The new album is as good as anything he’s done, with a spirit Waite’s wanted to capture since his teenage days in England.
“Sonically, it’s cut back and the keyboards are at a complete minimum,” Waite says. “There’s a hint of Hammond organ and three piano chords that Kyle threw in, but basically it’s just very spartan. I think the currency of that is that it’s very truthful. I don’t like songs that are dressed up too much and I don’t like double tracking [or] overdubs.”
The late-night phone call depicted in “If You Ever Get Lonely” recalls Waite’s biggest hit, “Missing You,” but apart from that ballad, Rough and Tumble is a pretty raucous affair, embodied by tracks like the boisterous “Better Off Gone.”
Much of the record’s urgency, says Waite, has to do with the way it came to be made. He and Cook had recorded a five-song EP, planning to shop it around at different labels. However, when Waite returned from Europe last summer, management told him he’d stand a better chance with a long player.
That wasn’t what Waite wanted to hear. “I was pissed,” he says bluntly. “I was proud of myself, it was a very successful European tour and I thought the manager would probably have a deal in place …. I’m thinking … I really don’t know what to do next. So it was awkward.”
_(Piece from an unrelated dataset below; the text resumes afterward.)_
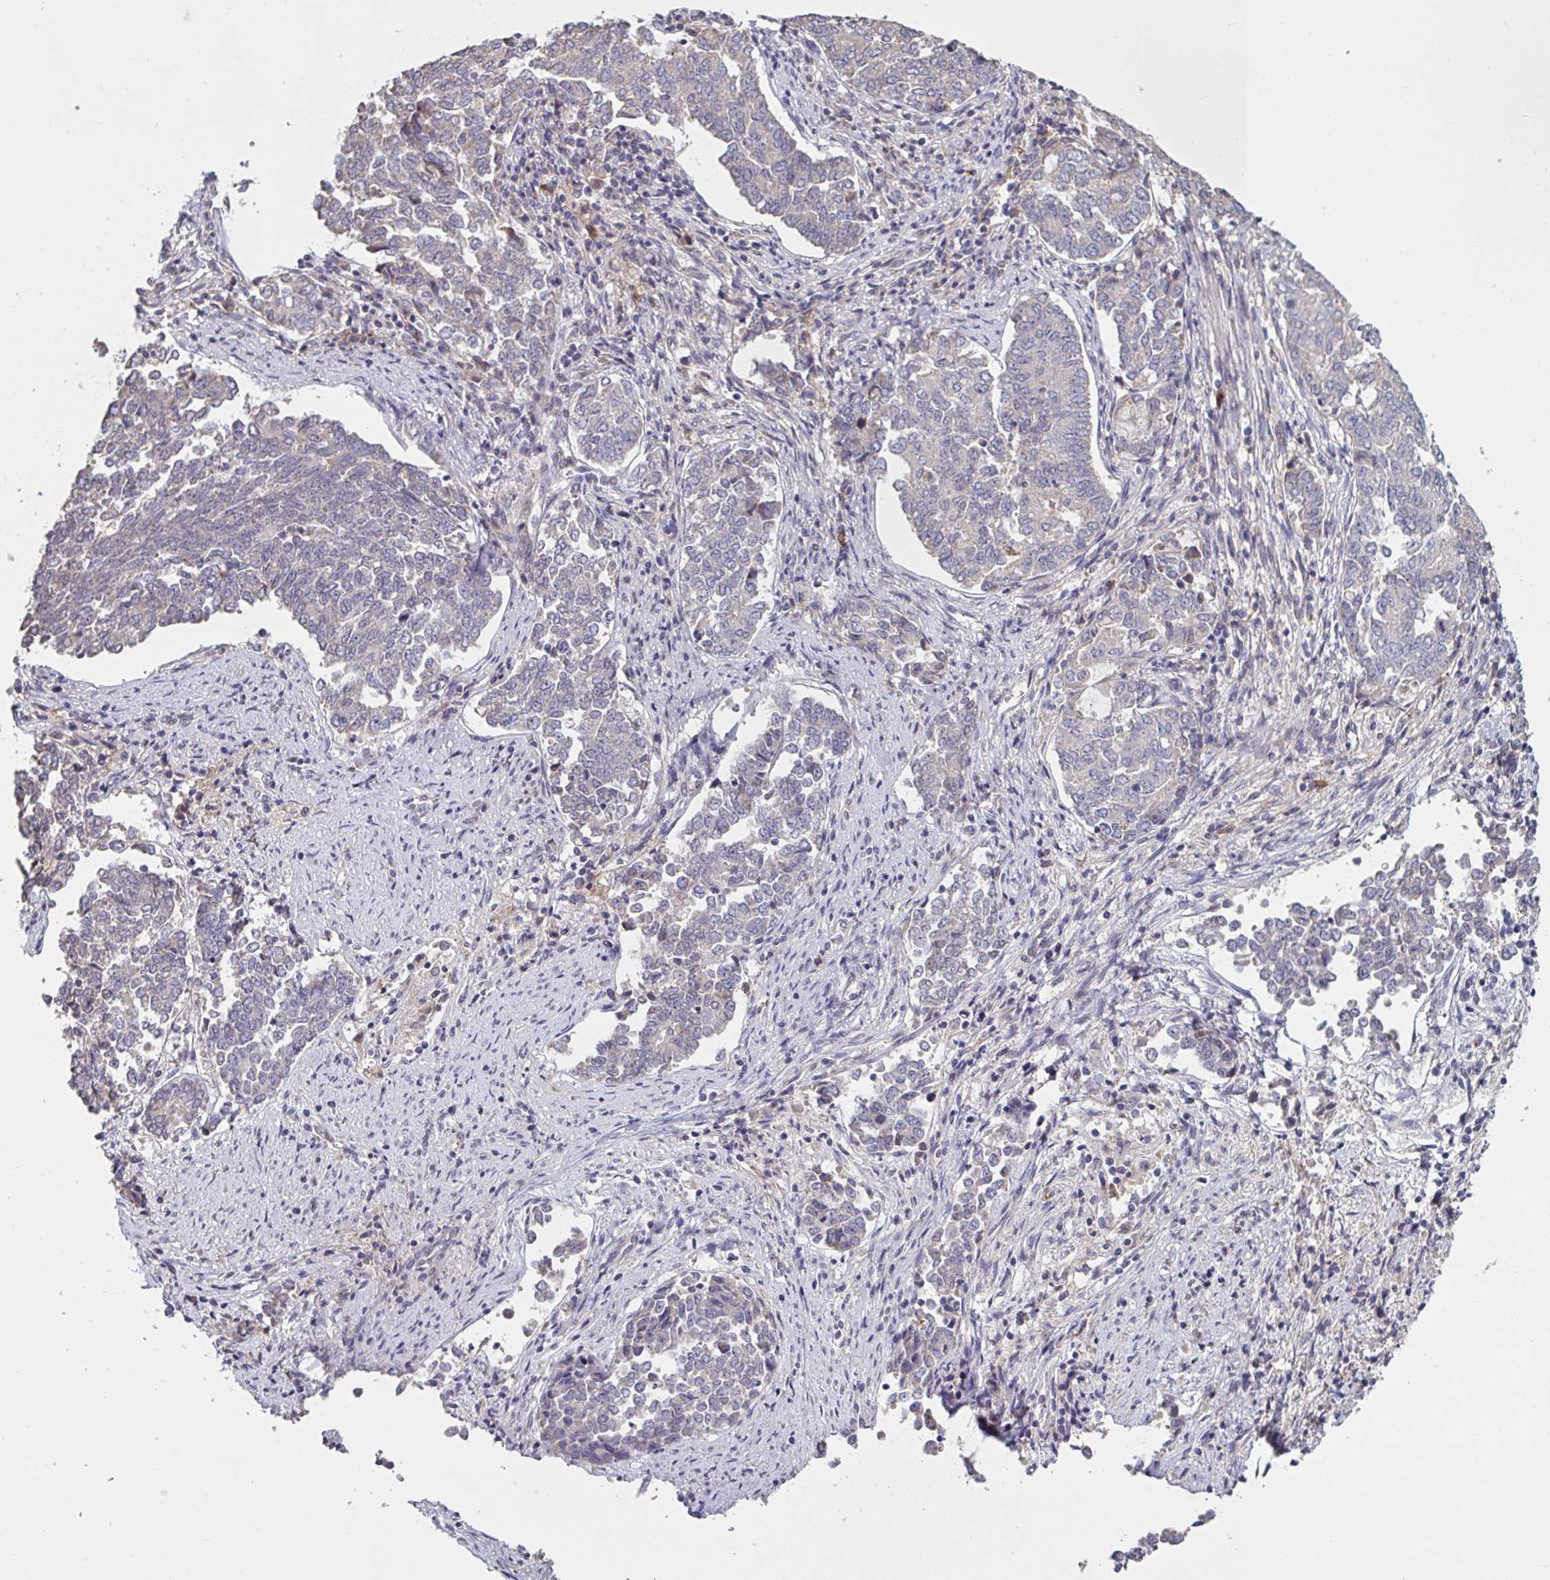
{"staining": {"intensity": "negative", "quantity": "none", "location": "none"}, "tissue": "endometrial cancer", "cell_type": "Tumor cells", "image_type": "cancer", "snomed": [{"axis": "morphology", "description": "Adenocarcinoma, NOS"}, {"axis": "topography", "description": "Endometrium"}], "caption": "Tumor cells show no significant staining in endometrial adenocarcinoma.", "gene": "CD1E", "patient": {"sex": "female", "age": 80}}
Waite’s touring band, on the other hand, hadn’t worked on the EP and was itching to contribute.
“They felt a little left out,” says Waite. “So when I came back, they were really ready to show me the way home. It was a point being made there, I think.”
So he e-mailed them some song ideas, and a week later they gathered in a Santa Monica studio. It took Waite and guitarist Luis Maldonado an hour to write the title track.
“We spent the other three hours learning songs, changing things around and arranging,” says Waite. “It was a kind of wound up energy, thinking-on-your-feet sort of thing. But there was not really time to blink — that’s where I think I got lucky. There was just a focus there and a necessity to get it done and meet the deadline.”
Along with the originals, Waite covered Gabe Dixon’s soaring “Further the Sky,” recommended by friend and occasional collaborator Alison Krauss, and Ike &Tina Turner’s “Sweet Rhode Island Red,” a rollicking rocker Waite enjoyed back in his days with the Babys. “I always wanted to do it, and I was running short of songs, so I took a crack at it,” he says, adding, “now is better than later — there are some pretty high notes.”
In a promotional film for Rough and Tumble, Waite is seen walking past a Nashville curio shop and stopping to head-butt a statue of Elvis Presley. That’s the mood of the record — pound it out and let the world decide what to do with it.
It’s something the singer claims is true for him as well.
“Honestly, I don’t want to sound naïve but it surprises me still,” he says. “It was like jumping off a cliff into a pool. I immersed myself in it, and when I finally climbed out and moved away … I’m still sizing up what I’ve done.